The shrid-constituency keys⚓︎
As described above, a small minority of large urban shrids span multiple constituencies. For these shrids, we take an approach that breaks shrids into component pieces, called "fragments." A fragment is the piece of one shrid contained entirely in a single constituency. The fragment approach prevents over-aggregation of data across multiple constituencies spanned by single shrids. Thus, the shrid-constituency keys link shrid fragments to constituencies.
Within each shrid, we make a shrid fragment weight, the share of the shrid contained in the fragment. The fragment weight is normalized to sum to 1 within shrids, and indicates the distribution of the shrid across constituencies (e.g. a 30-70 split). Fragment weights are derived from two sources. First, for a small subset of 2008 constituencies containing large towns, we use ECI's database of constituency population by towns/ward IDs, which are linkable to both shrid and constituency. The ECI population database is most reliable, but only available for a small number of urban constituencies. So second, for all remaining constituencies, we overlay the shrid and constituency maps, and assign fragment weight as the share of shrid area lying in each constituency. Importantly, we do not mix population and area weights within shrid; each shrid's fragment weights are based either all on population or all on land area. Thus, fragment weight is a general measure of each constituency's "importance" or "share" of the shrid without elaborating on the nature of the importance. For example, if the weight of a shrid fragment linked to constituency 07-001 is 0.10, it indicates that 10% of the shrid lies within 07-001.

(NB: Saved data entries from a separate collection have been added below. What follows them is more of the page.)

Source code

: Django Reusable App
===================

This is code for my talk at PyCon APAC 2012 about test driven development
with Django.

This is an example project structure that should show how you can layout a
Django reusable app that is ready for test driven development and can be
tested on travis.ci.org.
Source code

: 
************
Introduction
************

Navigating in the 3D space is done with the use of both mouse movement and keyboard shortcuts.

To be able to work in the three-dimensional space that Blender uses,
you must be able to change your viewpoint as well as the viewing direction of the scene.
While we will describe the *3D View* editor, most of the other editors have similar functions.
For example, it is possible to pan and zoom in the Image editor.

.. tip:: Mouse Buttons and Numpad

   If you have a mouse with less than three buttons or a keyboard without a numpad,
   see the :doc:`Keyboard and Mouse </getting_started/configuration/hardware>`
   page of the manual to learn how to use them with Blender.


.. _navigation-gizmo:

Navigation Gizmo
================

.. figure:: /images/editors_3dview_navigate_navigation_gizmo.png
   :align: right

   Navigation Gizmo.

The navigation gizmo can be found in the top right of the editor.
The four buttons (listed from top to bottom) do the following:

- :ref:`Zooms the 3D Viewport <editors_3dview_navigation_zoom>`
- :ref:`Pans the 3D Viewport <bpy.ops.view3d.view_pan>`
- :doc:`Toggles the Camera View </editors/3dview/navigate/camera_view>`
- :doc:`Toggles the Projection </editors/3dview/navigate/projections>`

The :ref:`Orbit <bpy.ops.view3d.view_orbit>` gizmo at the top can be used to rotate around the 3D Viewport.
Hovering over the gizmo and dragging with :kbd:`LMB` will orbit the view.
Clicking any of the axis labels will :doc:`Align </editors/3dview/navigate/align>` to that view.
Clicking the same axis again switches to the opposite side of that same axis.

In the shrid-constituency keys, shrid fragments do have IDs, but these are simply numeric IDs generated by DDL, and have no correspondence to an adminstrative unit. The final shrid-constituency keys are unique on shrid ID and fragment ID.
Constituency population and land area⚓︎
We estimate constituency land area as the area of the polygon in the constituency map.
Estimating constituency population is much more complicated. We estimate constituency population by aggregating the the 2001 Primary Census Abstract population of shrids (or shrid fragments) intersecting with the constituency. To calculate shrid fragment population, we multiply shrid population by fragment weight. Unfortunately, this implicitly assumes that population is uniformly distributed within shrids, but in the absence of very granular population density data, then assumption is necessary.
We then validate our constituency population estimates by comparing them to electorate data from the Trivedi Centre for Political Data. We calculate the ratio of our estimate divided by Trivedi electorate, and replace constituency population as missing in constituencies where the ratio falls outside the 5th to 95th percentile range. Effectly, we set population to missing in the 10% of constituencies where Trivedi and SHRUG disagree most severely. We do this for the pre-2007 and post-2007 data separately. In pre-2007 data, we drop outliers where the ratio falls outside range [0.5, 3], and in post-2007 data, outside range [0.6, 1.6]. As a consequence, all population-weighted variables in the SHRUG are missing in these constituencies.